Glenda L Viola
I am a child but not cut from her navel. She’s my mother who did not give birth to me. She did not carry me in her womb. She did not even feed me meals and did not raise me at home. Nonetheless, I am her child. Those did not make me less of a child to her. She loved me as her own.
Yes, I am my teacher’s child not because she always called me “anak” but because she showed me love, care and understood me just like what a real mother does.
Yes, she did not carry me in her womb. Despite that, she has given birth to someone who can do sort of good things that surely enchants even myself, as surprisingly, she was able to give birth to someone like that out of me; out of me who only knows how to break plates; out of me who only knows how to break rules; and out of me who breaks my parents’ hearts.

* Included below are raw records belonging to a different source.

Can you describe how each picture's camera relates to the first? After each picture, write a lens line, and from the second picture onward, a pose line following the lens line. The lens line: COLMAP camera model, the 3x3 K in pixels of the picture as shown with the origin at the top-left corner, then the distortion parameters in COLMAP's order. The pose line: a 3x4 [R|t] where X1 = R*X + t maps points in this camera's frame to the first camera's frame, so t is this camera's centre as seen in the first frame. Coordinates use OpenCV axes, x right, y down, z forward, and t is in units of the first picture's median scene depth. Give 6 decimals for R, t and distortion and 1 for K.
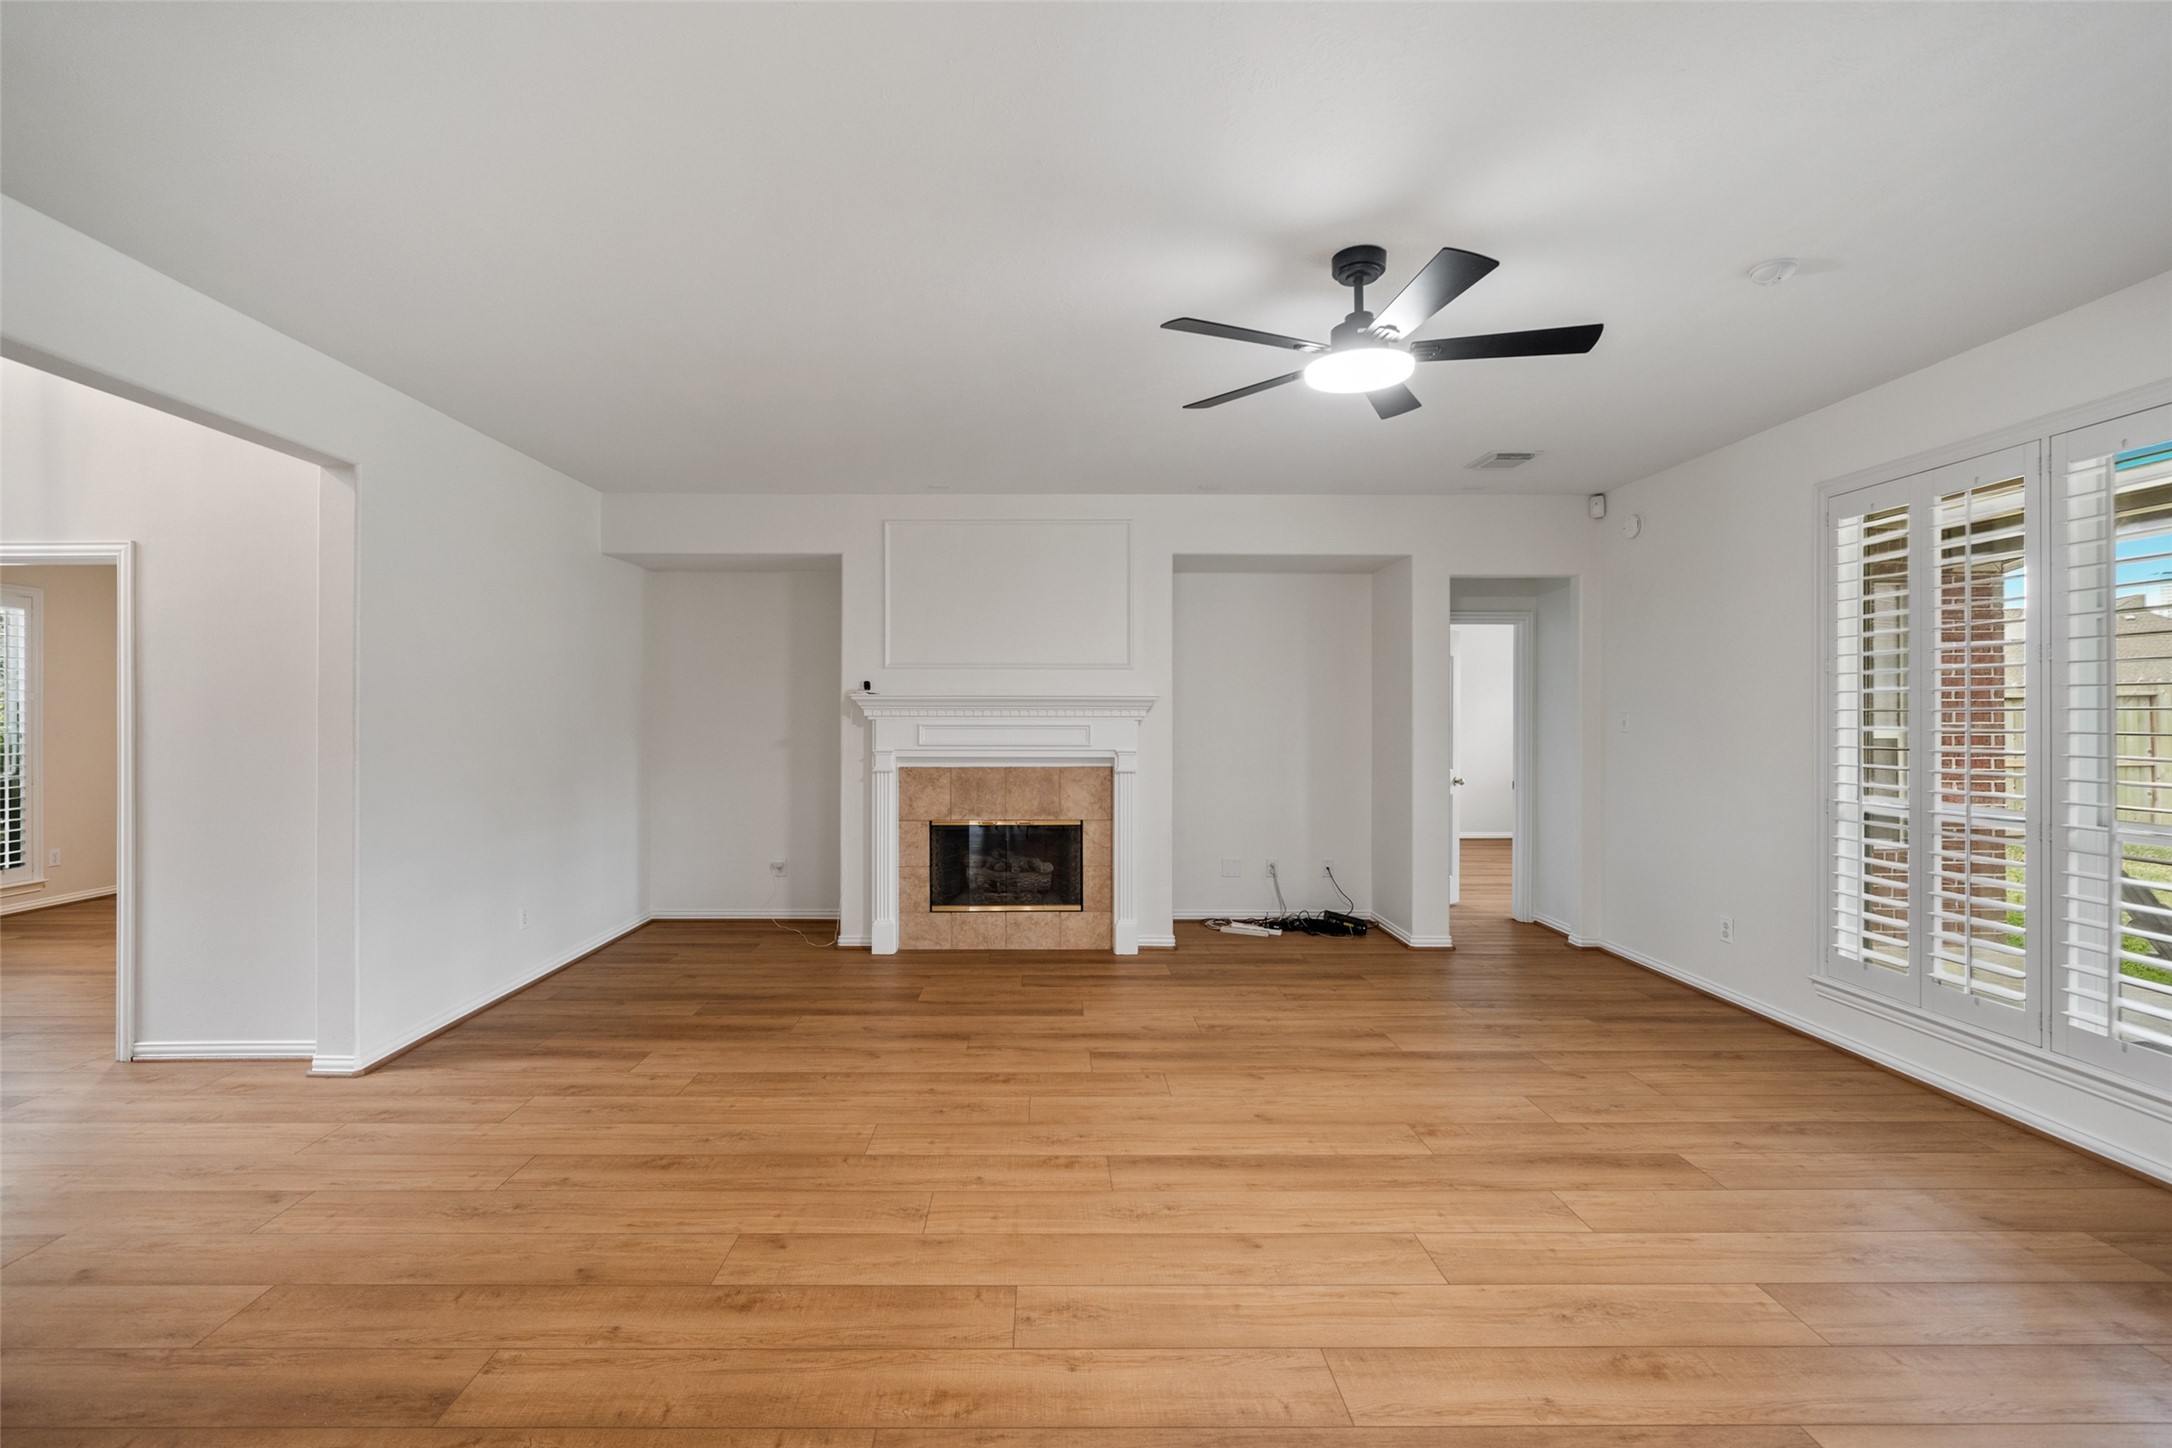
lens RADIAL K [[928.0, 0, 1052.6], [0, 928.0, 725.9], [0, 0, 1]] dist [-0.002476, 0.000232]
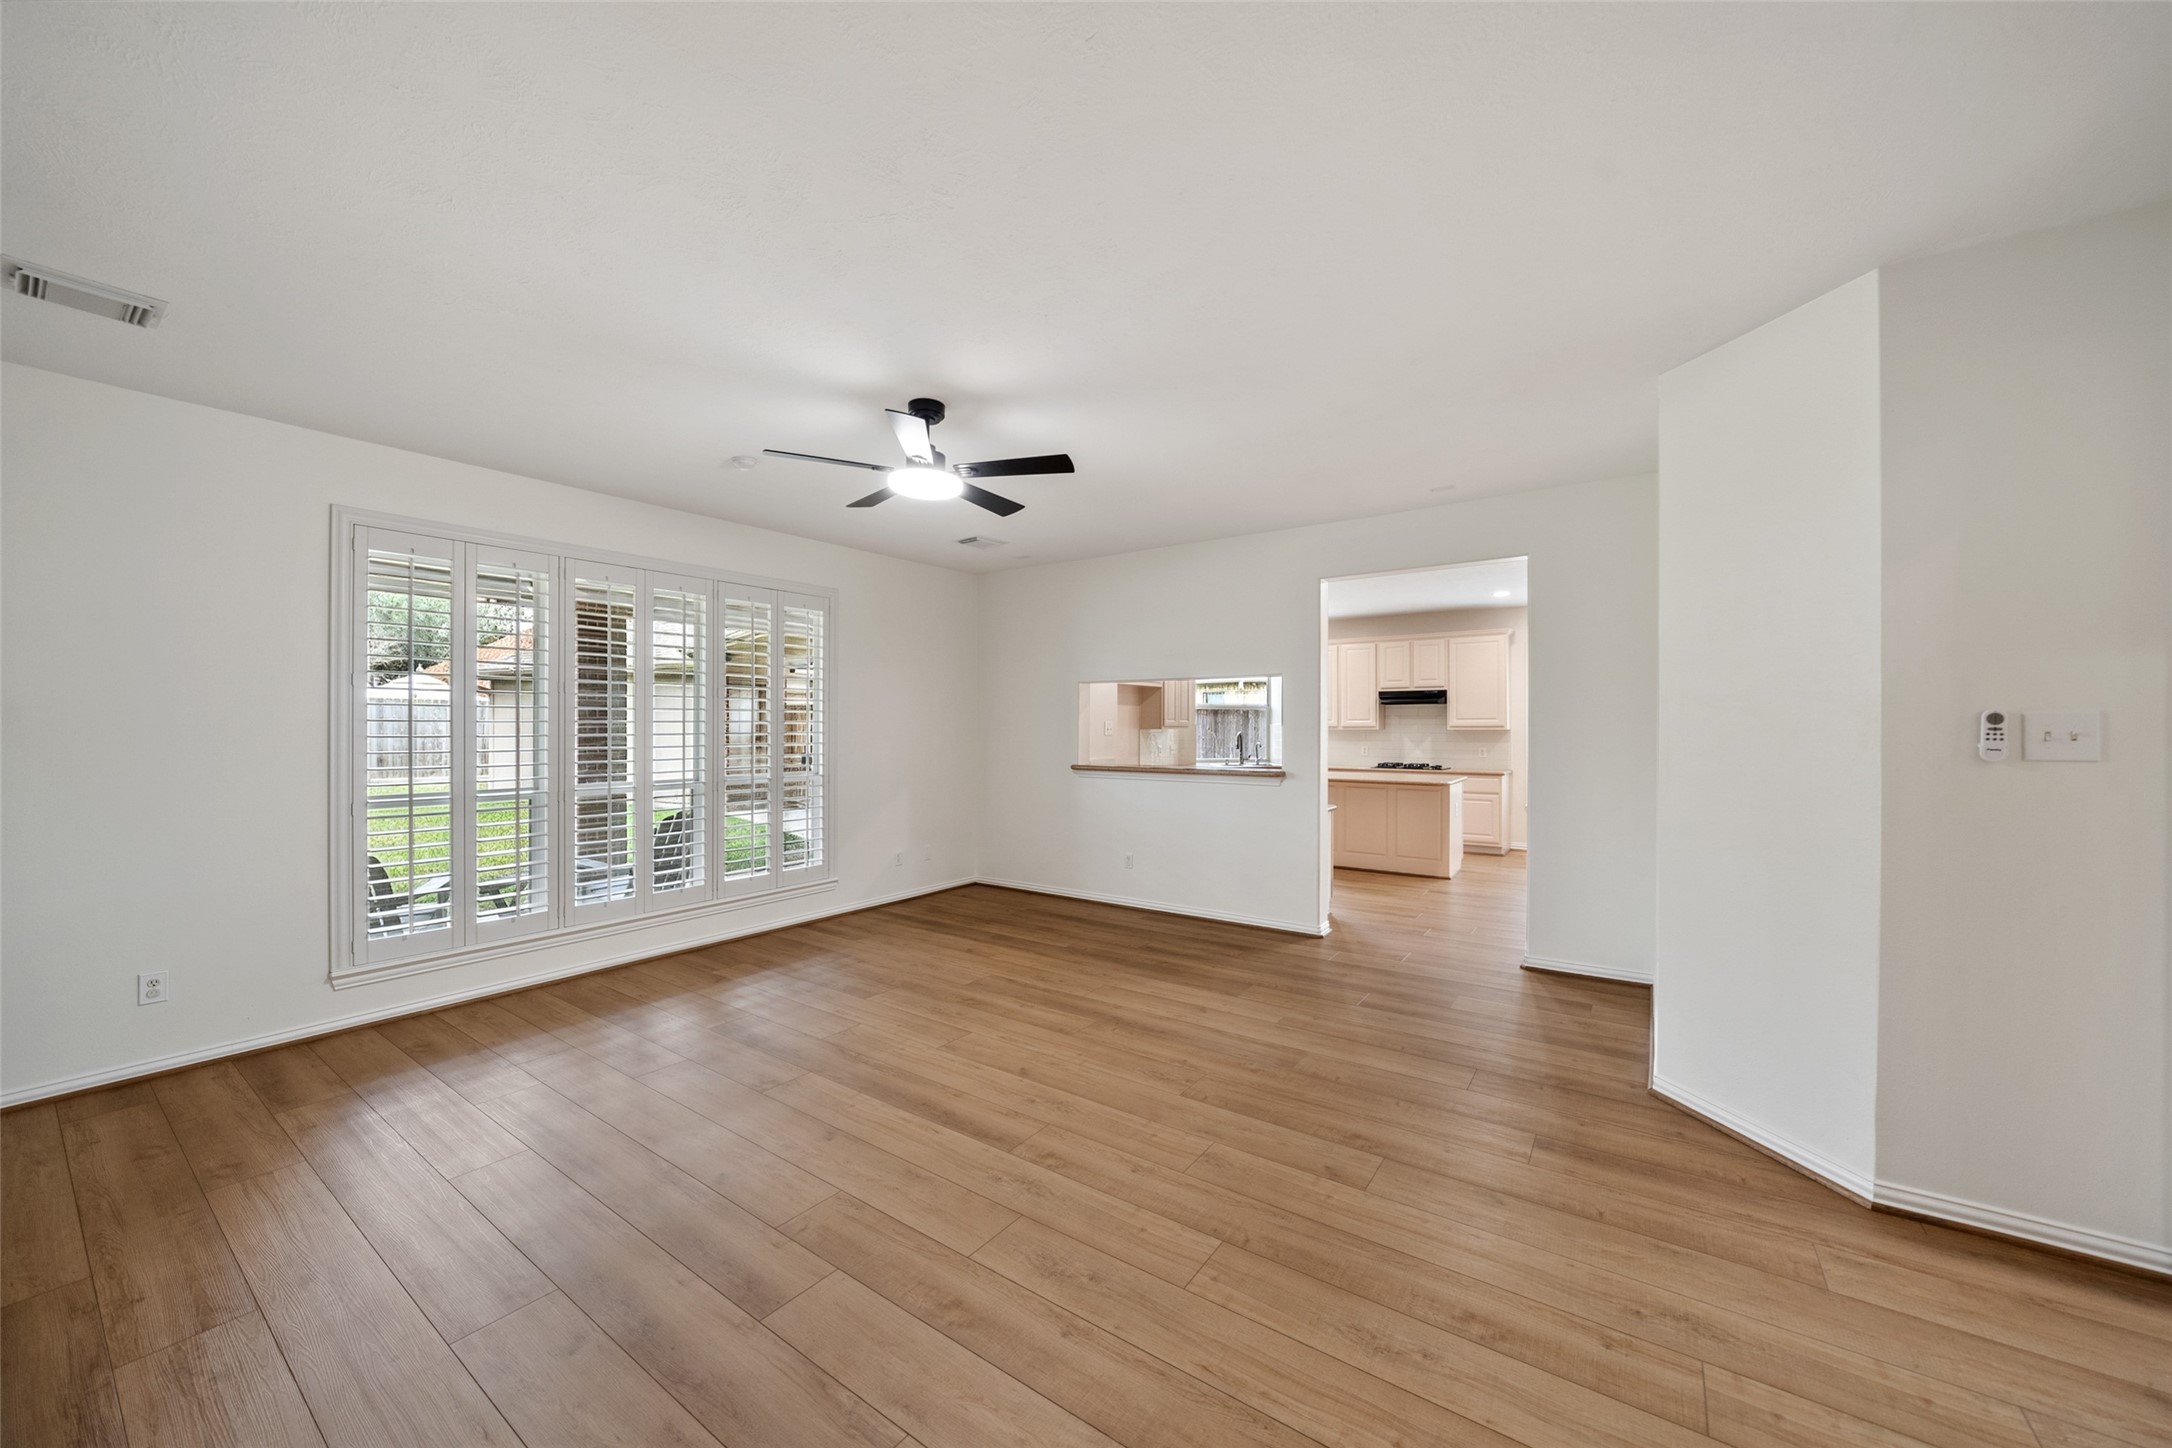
lens RADIAL K [[794.9, 0, 1081.4], [0, 794.9, 726.6], [0, 0, 1]] dist [-0.002092, -0.000212]
pose [[-0.809652, -0.000514, 0.586910, -0.404916], [0.006868, 0.999923, 0.010349, -0.014204], [-0.586870, 0.012410, -0.809586, 1.280196]]
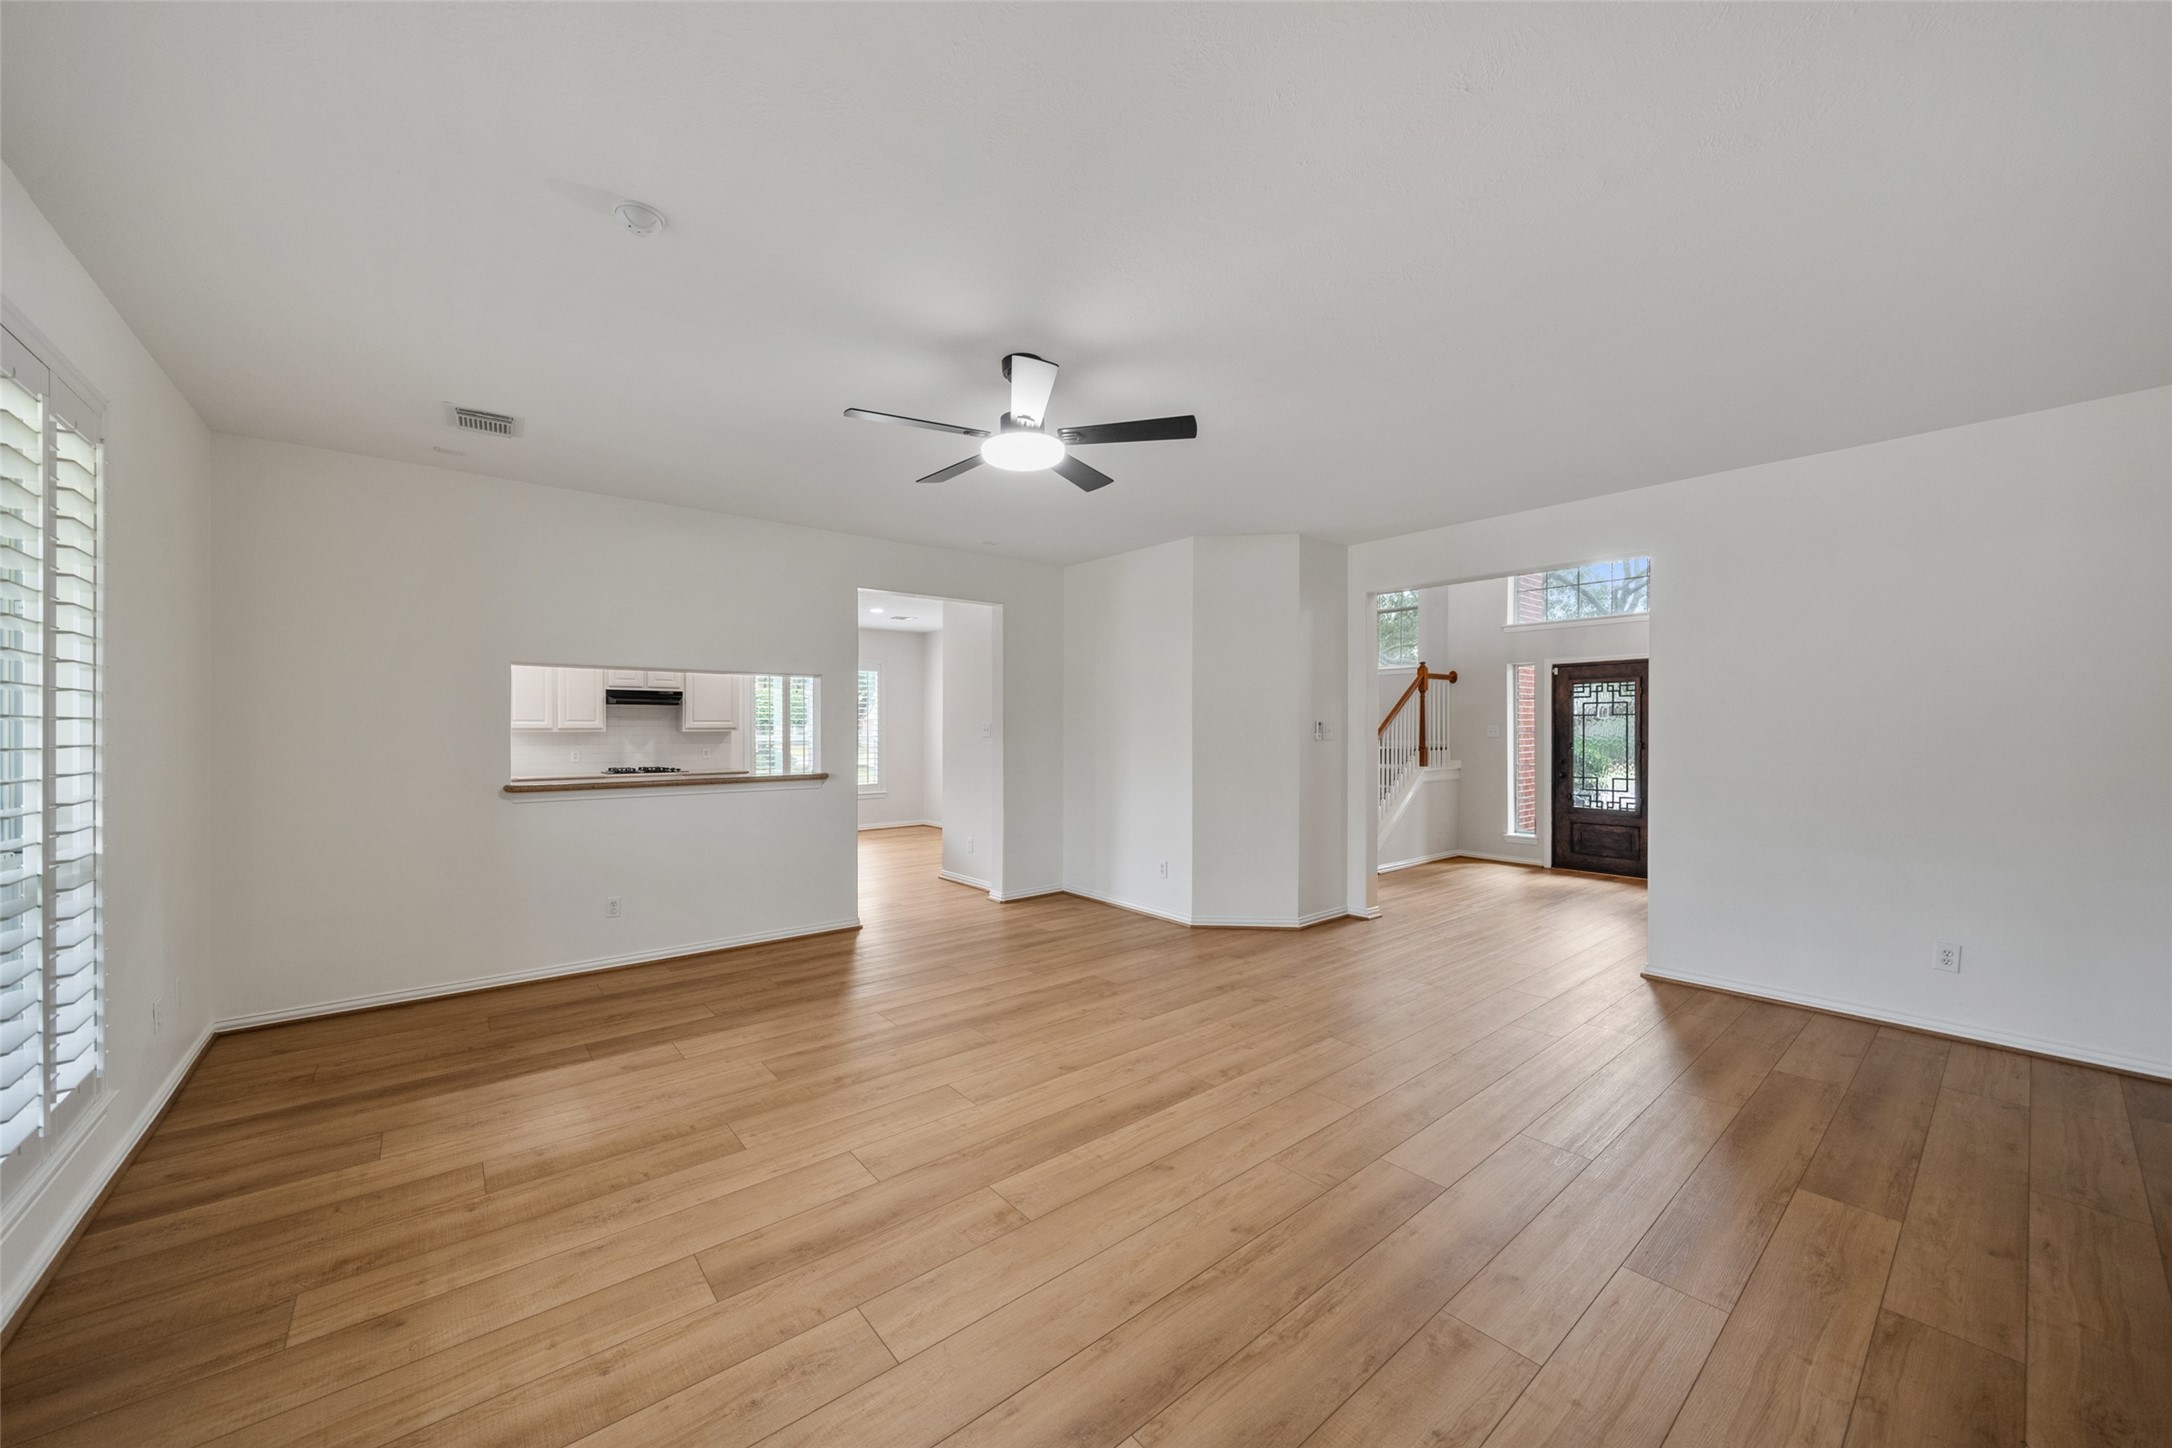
lens RADIAL K [[794.9, 0, 1081.4], [0, 794.9, 726.6], [0, 0, 1]] dist [-0.002092, -0.000212]
pose [[-0.776656, 0.000462, -0.629925, 0.659031], [-0.006238, 0.999945, 0.008425, -0.014497], [0.629894, 0.010473, -0.776610, 1.307955]]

She did not feed me meals and that’s for certain. However, she has fed me values and knowledge which she heartily taught me without me noticing how hard it was for her to always run after me just to share her learnings. I wasn’t able to notice her hardships on me whenever I skip classes. There were times I was not paying attention but she would always call my name as if I knew what to say…and she trusted me. She has always believed that I could do all things if only I would believe in myself as well.
I reached for her lending hand. I held onto her, trusting her, believing in myself. Yes, I was not fed meals because I was fed values.
She was not at home with us. Instead, she was always there, our home. She did not shelter us with roof. Instead, she sheltered us with love, so much love that even in our slightest pain, she could feel it and cried with us too.
She cried, but was not weak. She’s strong, so strong that she stood for us always; so strong that she would fight with her heart not to spoil us. And I was weak…so weak that I could not be able to fully reciprocate all the love and care when she was still here.